RSS feeds also provide an immediate and understandable ROI, maybe less than they once did, but people see their data getting used, and can play with it in tools from the moment it goes live.
I actually thing the demonstrations below are a really big deal. It’s one tool which can provide a useful service on top of the RDF from three different organisations. This is what I want the future to look like! These can be embedded in your own pages in an iframe, but it’s a bit icky loading 4 google map iframes in one page.
- Southampton [raw data]
- Lincoln [raw data]
- Oxford [raw data]
- Tsinghau (China!) [raw data]
- Your university? (let me know when you publish the data and I’ll add you!)
Also get in touch, maybe via the comments, if you would like to publish open RDF data about your organisation’s places. It’s dead easy and all you need is a UNIXish (Linux or OSX) computer, a free tool (Grinder), and my example configuration files for places in grinder. Given that you can edit your list of buildings (and sites, and rooms…) in a spreadsheet and turn it into RDF data in minutes. Cheap, easy, and with an imediate Return On Investment. This is how Linked Data should be.

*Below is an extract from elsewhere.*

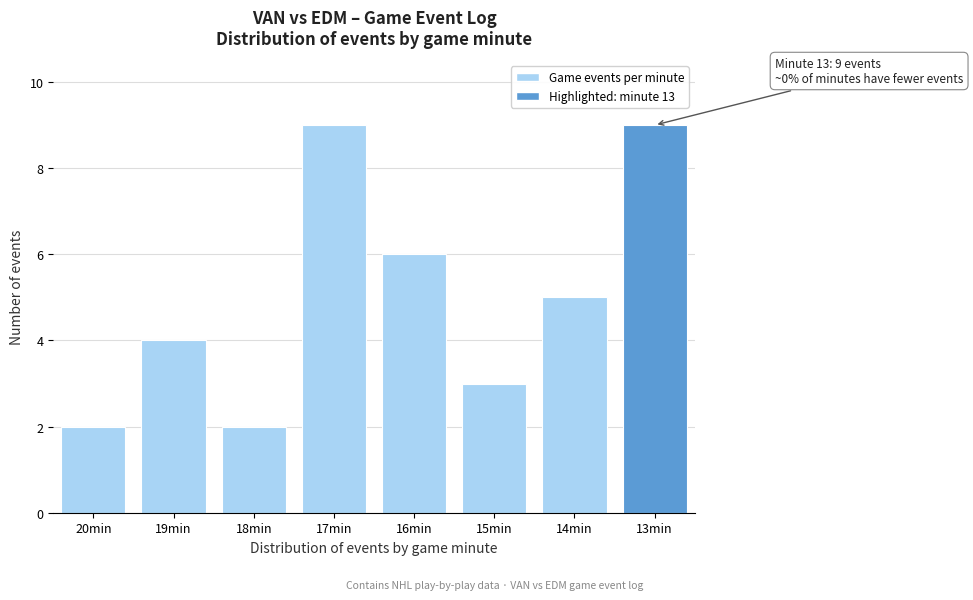

Reading left to right, what are all the values shown in this chart?

20min=2	19min=4	18min=2	17min=9	16min=6	15min=3	14min=5	13min=9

I’m even thinking about making a Grinder web service, so you just publish a speadsheet, and a configuration file and we spit out RDF for you…
August 11, 2011
by Christopher Gutteridge
So I’m off on my holidays, I’m going to be using the things I’ve been learning on data.southampton to use RDF data to power the events programme for a nice little arts festival in the town I grew up in.

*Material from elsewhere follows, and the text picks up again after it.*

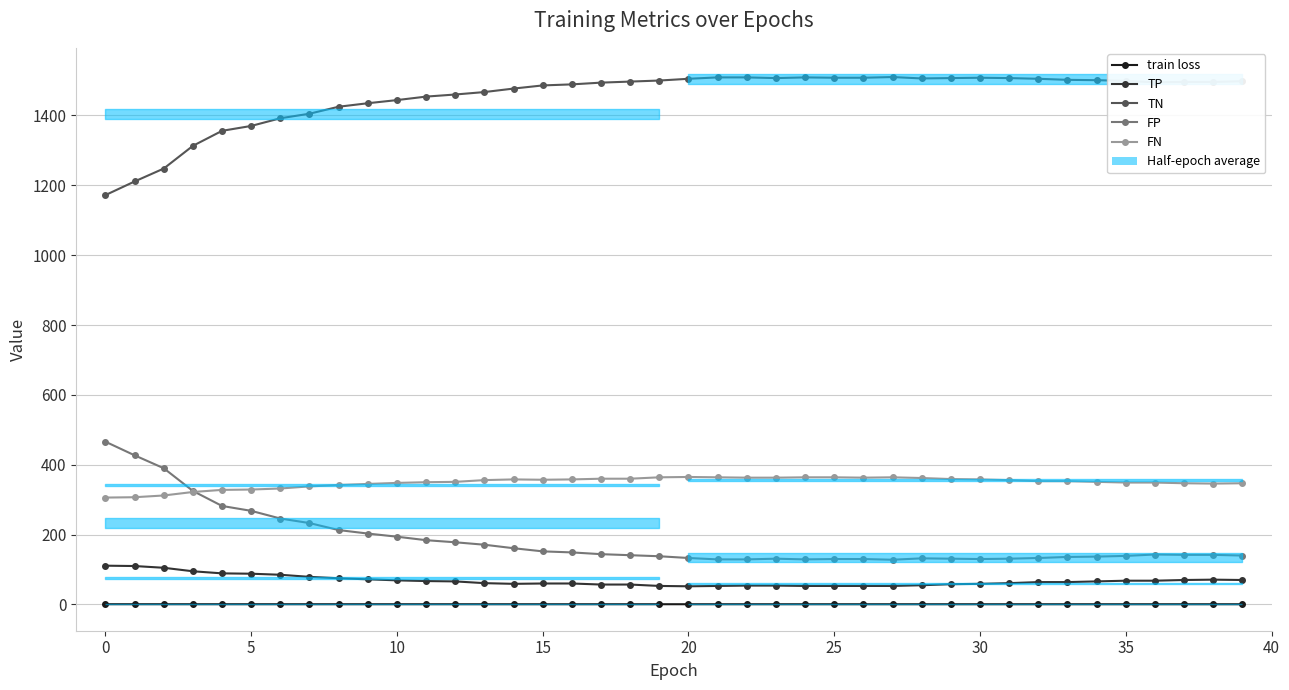

At which category does TN reach its first local valley?

23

I really like festival and conference data, there’s so many useful things you can do with it, and people just throw it into PDF or cruel abuses.
All the code will be reusable for future events…
July 28, 2011
by Christopher Gutteridge
IWMW: Dave & I have been away at IWMW 2011, learning and promoting the Southampton Open Data Service. A key message we’ve been pushing is to make sure the data providers get a return on their investment. If they don’t get a value to themselves or their users, why should they care? Very positive response from many people. I think the tipping point is upon us, finally!
Google Map: A few people have commented how the road on the Google Map goes right through building 85. I’ve put a report into teleatlas who provide that data and apparently a fix is in the works!
Bus Stops: I’ve added some neat new things to the sidebar [example]. A link to a fullscreen version of the bus times info, suitable for display screens (I think this would be nice in the NOC lobby), and also cut-and-paste code to add the bus times to your own pages, using an iframe.